Print every entry exactly as it appears, but skip the pictures.

◆ Supplied records:
- Opening Delimiter -
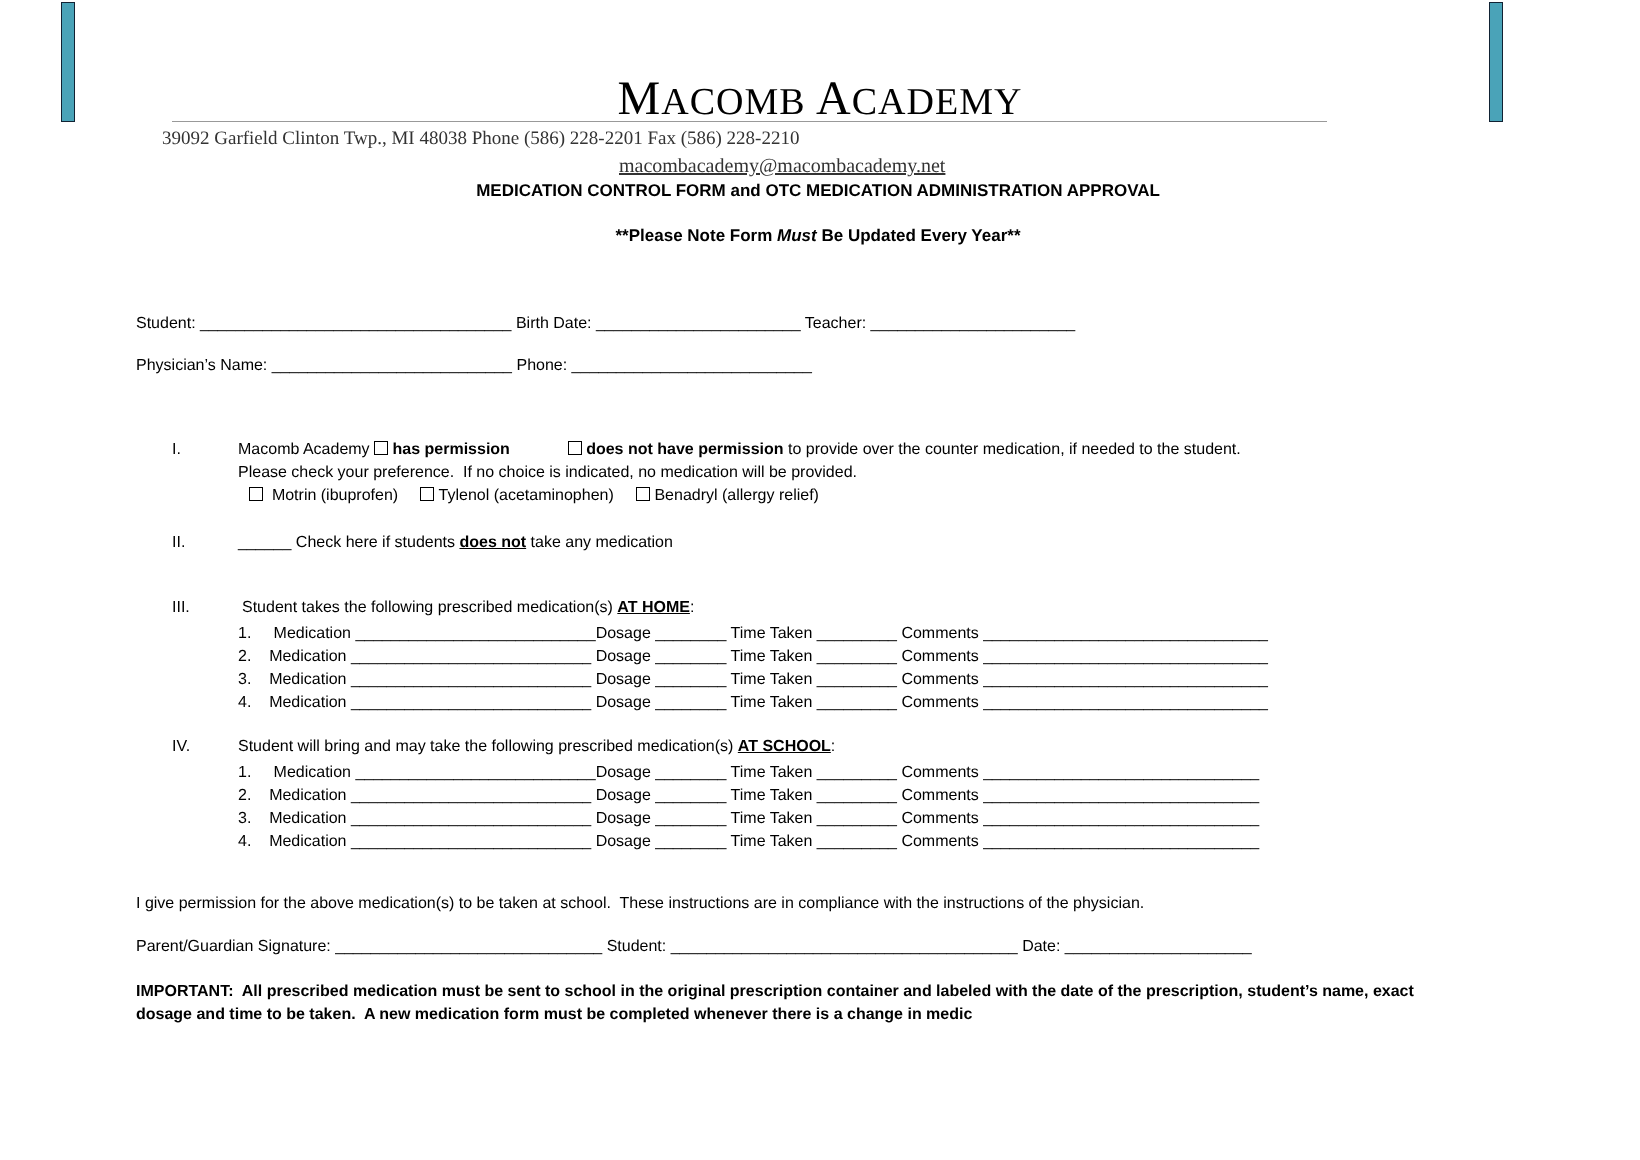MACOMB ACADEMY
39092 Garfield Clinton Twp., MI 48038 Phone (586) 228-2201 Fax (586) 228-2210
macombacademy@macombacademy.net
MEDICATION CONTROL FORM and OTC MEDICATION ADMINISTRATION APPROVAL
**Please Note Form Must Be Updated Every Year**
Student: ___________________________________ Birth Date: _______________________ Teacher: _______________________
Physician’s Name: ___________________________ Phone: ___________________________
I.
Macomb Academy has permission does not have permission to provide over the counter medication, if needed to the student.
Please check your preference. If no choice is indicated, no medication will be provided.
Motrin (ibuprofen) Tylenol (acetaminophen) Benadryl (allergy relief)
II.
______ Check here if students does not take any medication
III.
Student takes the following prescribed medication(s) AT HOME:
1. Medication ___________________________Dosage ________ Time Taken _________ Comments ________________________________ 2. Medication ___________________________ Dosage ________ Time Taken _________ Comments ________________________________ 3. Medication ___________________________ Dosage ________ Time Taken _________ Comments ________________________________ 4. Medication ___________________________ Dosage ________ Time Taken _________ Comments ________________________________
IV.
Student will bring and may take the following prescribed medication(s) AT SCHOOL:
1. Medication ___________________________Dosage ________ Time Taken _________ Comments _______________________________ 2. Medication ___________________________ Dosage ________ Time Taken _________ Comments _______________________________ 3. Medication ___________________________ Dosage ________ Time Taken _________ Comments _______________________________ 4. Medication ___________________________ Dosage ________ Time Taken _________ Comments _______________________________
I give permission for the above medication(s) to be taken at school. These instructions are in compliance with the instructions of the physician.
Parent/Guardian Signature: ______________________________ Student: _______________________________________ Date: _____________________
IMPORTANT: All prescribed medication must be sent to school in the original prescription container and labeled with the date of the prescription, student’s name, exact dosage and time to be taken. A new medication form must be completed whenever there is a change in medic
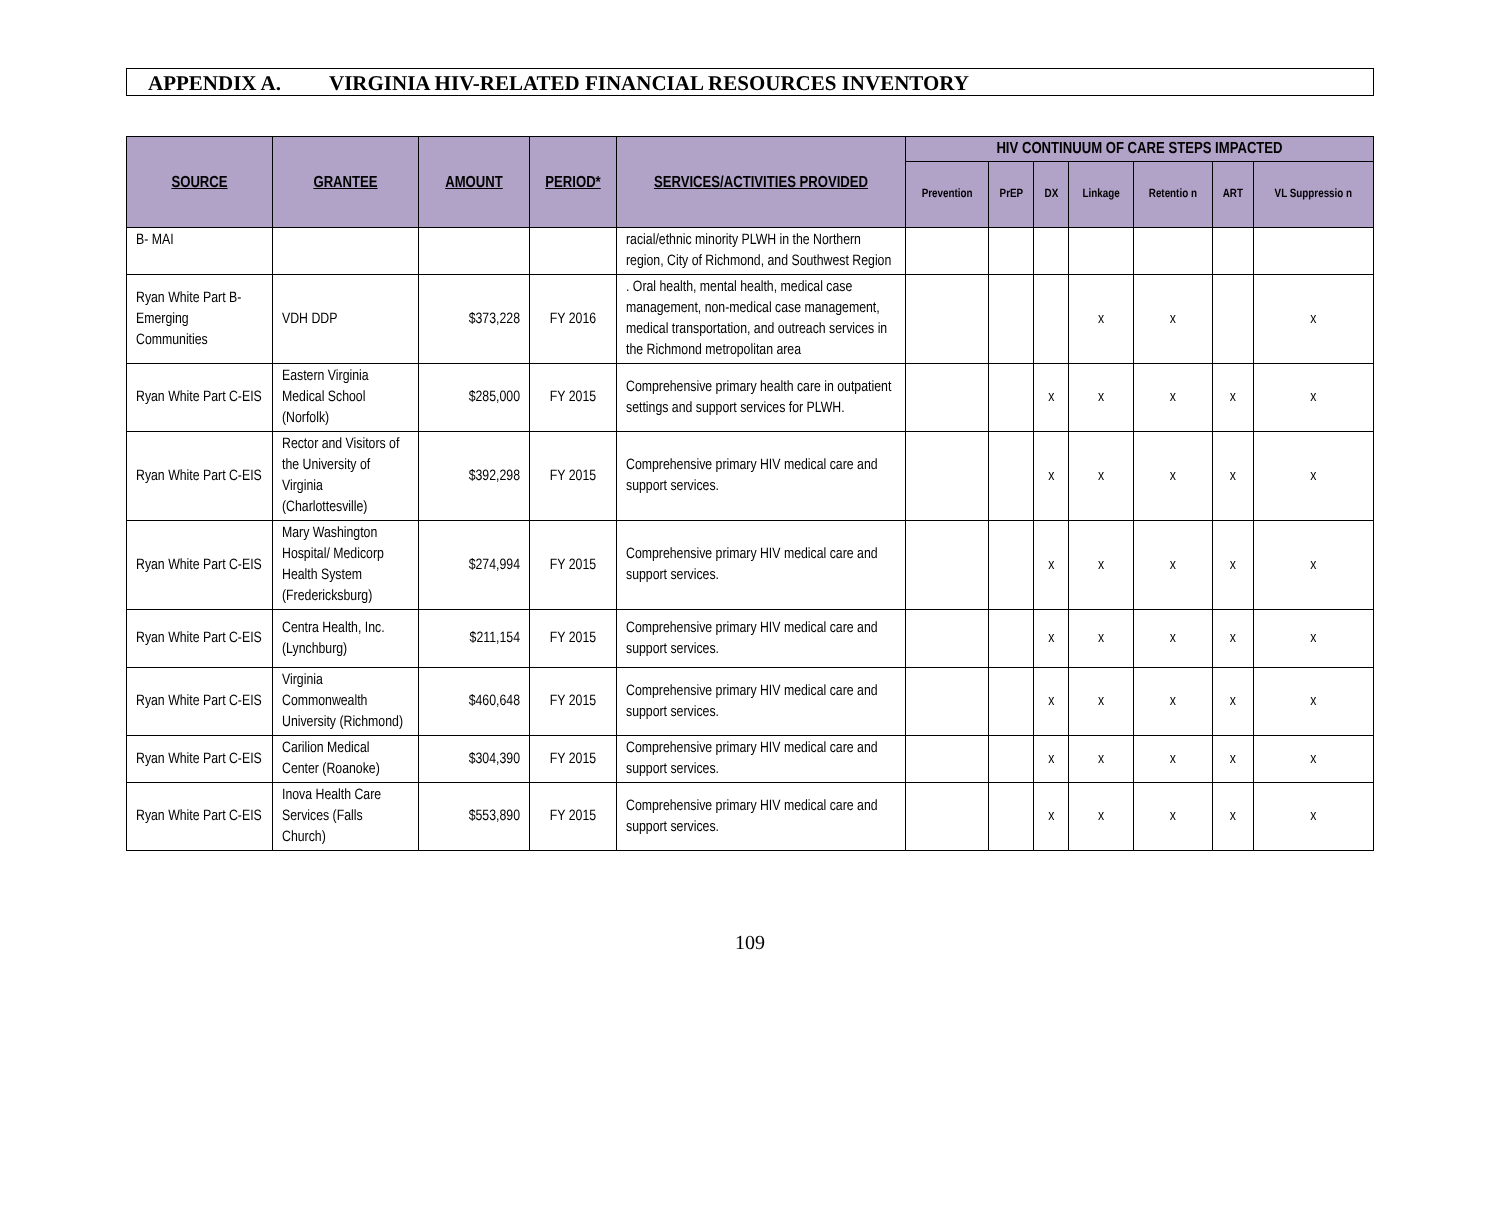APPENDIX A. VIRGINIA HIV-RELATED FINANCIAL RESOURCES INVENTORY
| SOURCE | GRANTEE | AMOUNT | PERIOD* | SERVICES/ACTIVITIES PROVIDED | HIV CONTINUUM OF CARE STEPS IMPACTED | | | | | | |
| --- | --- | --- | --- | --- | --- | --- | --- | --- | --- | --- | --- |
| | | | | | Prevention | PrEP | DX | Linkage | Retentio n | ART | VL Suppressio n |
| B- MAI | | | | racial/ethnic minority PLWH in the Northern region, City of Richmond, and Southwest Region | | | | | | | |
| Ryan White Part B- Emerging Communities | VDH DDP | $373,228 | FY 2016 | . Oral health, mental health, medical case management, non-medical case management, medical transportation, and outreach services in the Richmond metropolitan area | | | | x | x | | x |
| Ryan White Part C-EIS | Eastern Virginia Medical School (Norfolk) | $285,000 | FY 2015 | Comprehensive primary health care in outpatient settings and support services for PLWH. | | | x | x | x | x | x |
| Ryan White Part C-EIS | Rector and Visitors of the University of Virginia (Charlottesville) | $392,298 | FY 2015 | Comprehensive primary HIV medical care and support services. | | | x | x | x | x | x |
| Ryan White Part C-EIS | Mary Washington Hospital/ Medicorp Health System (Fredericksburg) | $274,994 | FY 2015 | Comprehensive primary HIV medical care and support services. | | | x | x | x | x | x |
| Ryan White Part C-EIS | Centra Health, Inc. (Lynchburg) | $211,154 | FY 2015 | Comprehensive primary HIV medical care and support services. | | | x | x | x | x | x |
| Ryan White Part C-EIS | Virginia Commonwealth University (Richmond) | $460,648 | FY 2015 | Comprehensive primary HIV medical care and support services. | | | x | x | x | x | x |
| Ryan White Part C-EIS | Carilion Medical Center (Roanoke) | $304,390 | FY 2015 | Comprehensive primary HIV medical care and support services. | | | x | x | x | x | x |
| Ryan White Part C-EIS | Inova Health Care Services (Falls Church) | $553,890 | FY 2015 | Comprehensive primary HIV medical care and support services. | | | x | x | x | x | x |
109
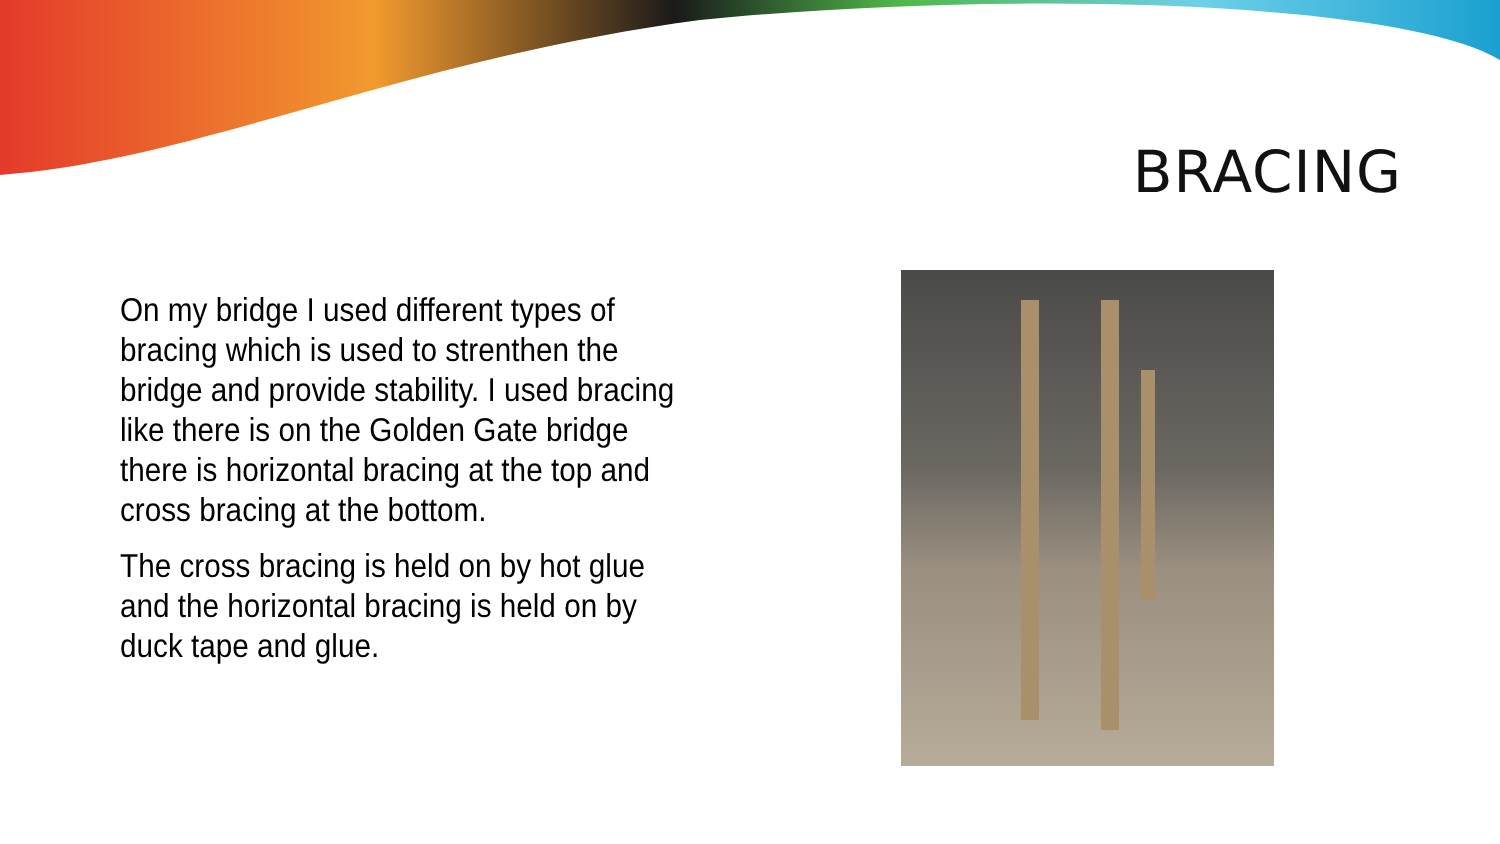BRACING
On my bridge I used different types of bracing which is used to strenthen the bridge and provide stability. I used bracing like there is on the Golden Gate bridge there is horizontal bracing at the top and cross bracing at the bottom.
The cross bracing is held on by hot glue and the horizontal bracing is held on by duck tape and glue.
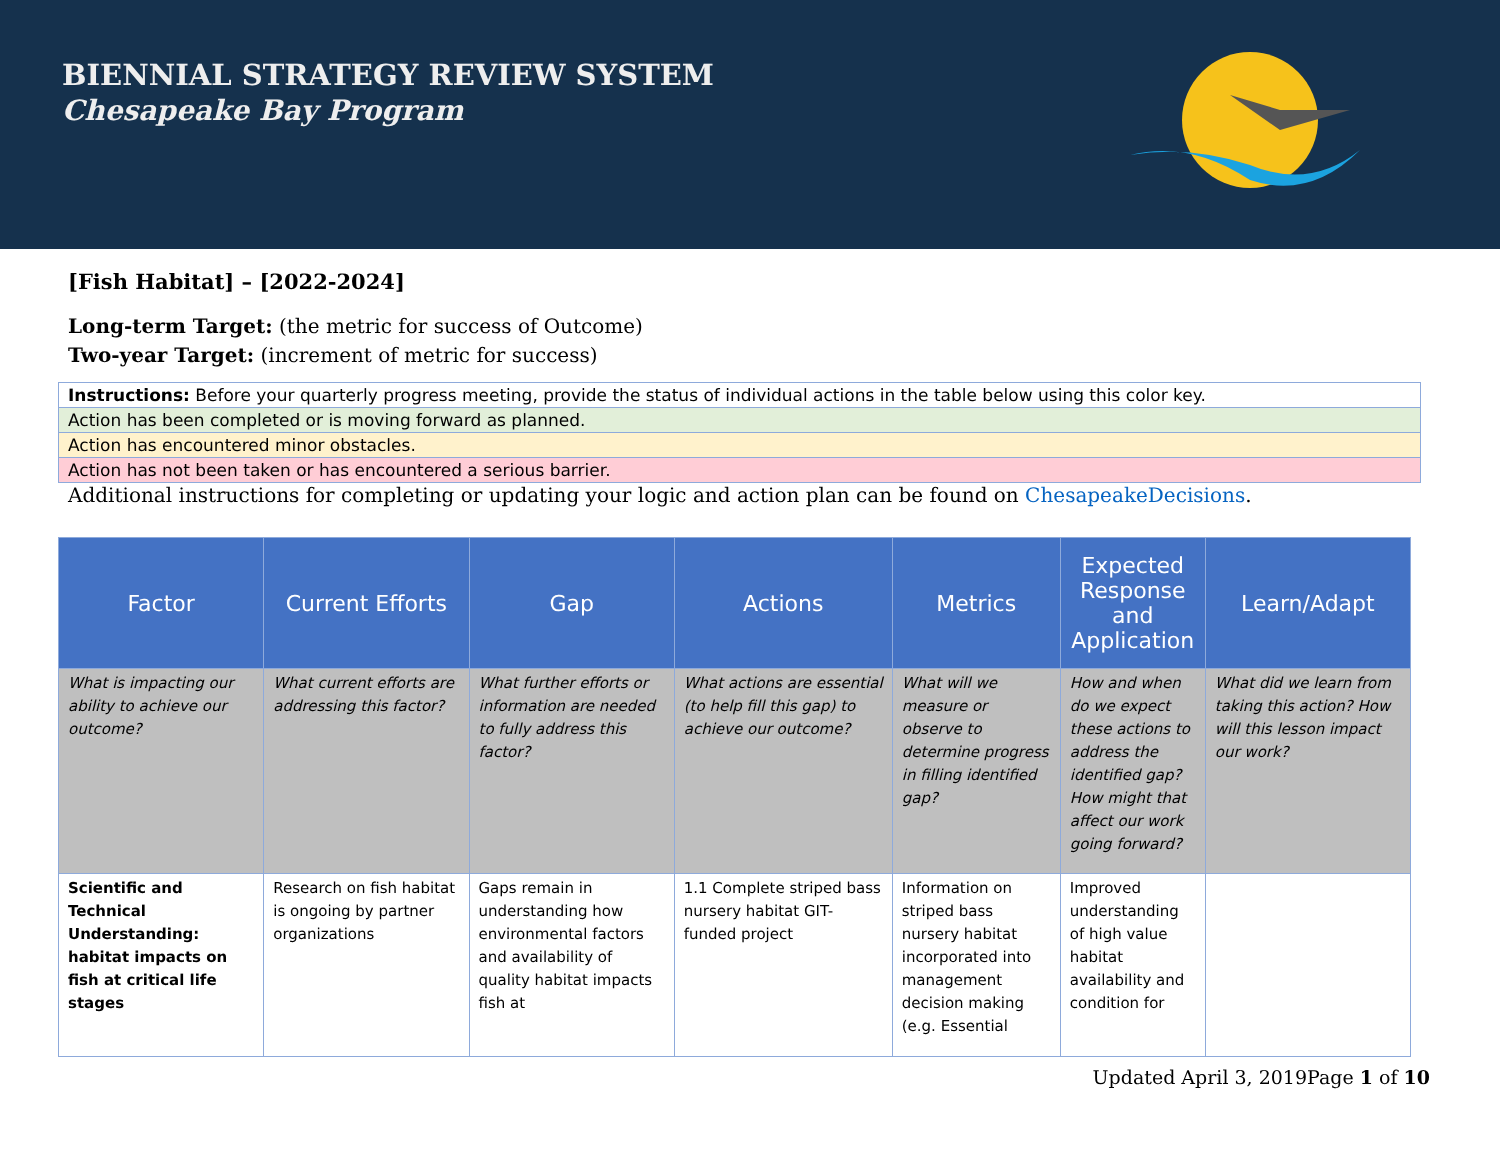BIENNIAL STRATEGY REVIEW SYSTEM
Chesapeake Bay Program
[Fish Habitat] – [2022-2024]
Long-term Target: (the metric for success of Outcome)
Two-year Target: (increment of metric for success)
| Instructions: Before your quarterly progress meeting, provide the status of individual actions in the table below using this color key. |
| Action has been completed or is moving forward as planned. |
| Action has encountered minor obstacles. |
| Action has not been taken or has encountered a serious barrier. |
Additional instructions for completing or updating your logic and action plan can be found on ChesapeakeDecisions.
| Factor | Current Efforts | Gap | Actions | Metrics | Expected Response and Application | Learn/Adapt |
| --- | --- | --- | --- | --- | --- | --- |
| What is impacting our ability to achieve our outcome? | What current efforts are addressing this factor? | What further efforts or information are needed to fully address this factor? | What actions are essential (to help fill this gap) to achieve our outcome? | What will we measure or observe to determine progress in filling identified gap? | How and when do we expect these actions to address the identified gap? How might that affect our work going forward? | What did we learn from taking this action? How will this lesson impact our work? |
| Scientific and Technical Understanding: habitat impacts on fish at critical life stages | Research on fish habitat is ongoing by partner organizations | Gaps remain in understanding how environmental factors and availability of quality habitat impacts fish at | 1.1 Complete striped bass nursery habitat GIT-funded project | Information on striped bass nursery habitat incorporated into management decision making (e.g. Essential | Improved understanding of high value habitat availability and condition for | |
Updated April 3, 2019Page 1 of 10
- Closing Delimiter -
◆ Result:
MACOMB ACADEMY
39092 Garfield Clinton Twp., MI 48038 Phone (586) 228-2201 Fax (586) 228-2210
macombacademy@macombacademy.net
MEDICATION CONTROL FORM and OTC MEDICATION ADMINISTRATION APPROVAL
**Please Note Form Must Be Updated Every Year**
Student: ___________________________________ Birth Date: _______________________ Teacher: _______________________
Physician’s Name: ___________________________ Phone: ___________________________
I.
Macomb Academy has permission does not have permission to provide over the counter medication, if needed to the student.
Please check your preference. If no choice is indicated, no medication will be provided.
Motrin (ibuprofen) Tylenol (acetaminophen) Benadryl (allergy relief)
II.
______ Check here if students does not take any medication
III.
Student takes the following prescribed medication(s) AT HOME:
1. Medication ___________________________Dosage ________ Time Taken _________ Comments ________________________________ 2. Medication ___________________________ Dosage ________ Time Taken _________ Comments ________________________________ 3. Medication ___________________________ Dosage ________ Time Taken _________ Comments ________________________________ 4. Medication ___________________________ Dosage ________ Time Taken _________ Comments ________________________________
IV.
Student will bring and may take the following prescribed medication(s) AT SCHOOL:
1. Medication ___________________________Dosage ________ Time Taken _________ Comments _______________________________ 2. Medication ___________________________ Dosage ________ Time Taken _________ Comments _______________________________ 3. Medication ___________________________ Dosage ________ Time Taken _________ Comments _______________________________ 4. Medication ___________________________ Dosage ________ Time Taken _________ Comments _______________________________
I give permission for the above medication(s) to be taken at school. These instructions are in compliance with the instructions of the physician.
Parent/Guardian Signature: ______________________________ Student: _______________________________________ Date: _____________________
IMPORTANT: All prescribed medication must be sent to school in the original prescription container and labeled with the date of the prescription, student’s name, exact dosage and time to be taken. A new medication form must be completed whenever there is a change in medic
APPENDIX A. VIRGINIA HIV-RELATED FINANCIAL RESOURCES INVENTORY
| SOURCE | GRANTEE | AMOUNT | PERIOD* | SERVICES/ACTIVITIES PROVIDED | HIV CONTINUUM OF CARE STEPS IMPACTED | | | | | | |
| --- | --- | --- | --- | --- | --- | --- | --- | --- | --- | --- | --- |
| | | | | | Prevention | PrEP | DX | Linkage | Retentio n | ART | VL Suppressio n |
| B- MAI | | | | racial/ethnic minority PLWH in the Northern region, City of Richmond, and Southwest Region | | | | | | | |
| Ryan White Part B- Emerging Communities | VDH DDP | $373,228 | FY 2016 | . Oral health, mental health, medical case management, non-medical case management, medical transportation, and outreach services in the Richmond metropolitan area | | | | x | x | | x |
| Ryan White Part C-EIS | Eastern Virginia Medical School (Norfolk) | $285,000 | FY 2015 | Comprehensive primary health care in outpatient settings and support services for PLWH. | | | x | x | x | x | x |
| Ryan White Part C-EIS | Rector and Visitors of the University of Virginia (Charlottesville) | $392,298 | FY 2015 | Comprehensive primary HIV medical care and support services. | | | x | x | x | x | x |
| Ryan White Part C-EIS | Mary Washington Hospital/ Medicorp Health System (Fredericksburg) | $274,994 | FY 2015 | Comprehensive primary HIV medical care and support services. | | | x | x | x | x | x |
| Ryan White Part C-EIS | Centra Health, Inc. (Lynchburg) | $211,154 | FY 2015 | Comprehensive primary HIV medical care and support services. | | | x | x | x | x | x |
| Ryan White Part C-EIS | Virginia Commonwealth University (Richmond) | $460,648 | FY 2015 | Comprehensive primary HIV medical care and support services. | | | x | x | x | x | x |
| Ryan White Part C-EIS | Carilion Medical Center (Roanoke) | $304,390 | FY 2015 | Comprehensive primary HIV medical care and support services. | | | x | x | x | x | x |
| Ryan White Part C-EIS | Inova Health Care Services (Falls Church) | $553,890 | FY 2015 | Comprehensive primary HIV medical care and support services. | | | x | x | x | x | x |
109
BRACING
On my bridge I used different types of bracing which is used to strenthen the bridge and provide stability. I used bracing like there is on the Golden Gate bridge there is horizontal bracing at the top and cross bracing at the bottom.
The cross bracing is held on by hot glue and the horizontal bracing is held on by duck tape and glue.
BIENNIAL STRATEGY REVIEW SYSTEM
Chesapeake Bay Program
[Fish Habitat] – [2022-2024]
Long-term Target: (the metric for success of Outcome)
Two-year Target: (increment of metric for success)
| Instructions: Before your quarterly progress meeting, provide the status of individual actions in the table below using this color key. |
| Action has been completed or is moving forward as planned. |
| Action has encountered minor obstacles. |
| Action has not been taken or has encountered a serious barrier. |
Additional instructions for completing or updating your logic and action plan can be found on ChesapeakeDecisions.
| Factor | Current Efforts | Gap | Actions | Metrics | Expected Response and Application | Learn/Adapt |
| --- | --- | --- | --- | --- | --- | --- |
| What is impacting our ability to achieve our outcome? | What current efforts are addressing this factor? | What further efforts or information are needed to fully address this factor? | What actions are essential (to help fill this gap) to achieve our outcome? | What will we measure or observe to determine progress in filling identified gap? | How and when do we expect these actions to address the identified gap? How might that affect our work going forward? | What did we learn from taking this action? How will this lesson impact our work? |
| Scientific and Technical Understanding: habitat impacts on fish at critical life stages | Research on fish habitat is ongoing by partner organizations | Gaps remain in understanding how environmental factors and availability of quality habitat impacts fish at | 1.1 Complete striped bass nursery habitat GIT-funded project | Information on striped bass nursery habitat incorporated into management decision making (e.g. Essential | Improved understanding of high value habitat availability and condition for | |
Updated April 3, 2019Page 1 of 10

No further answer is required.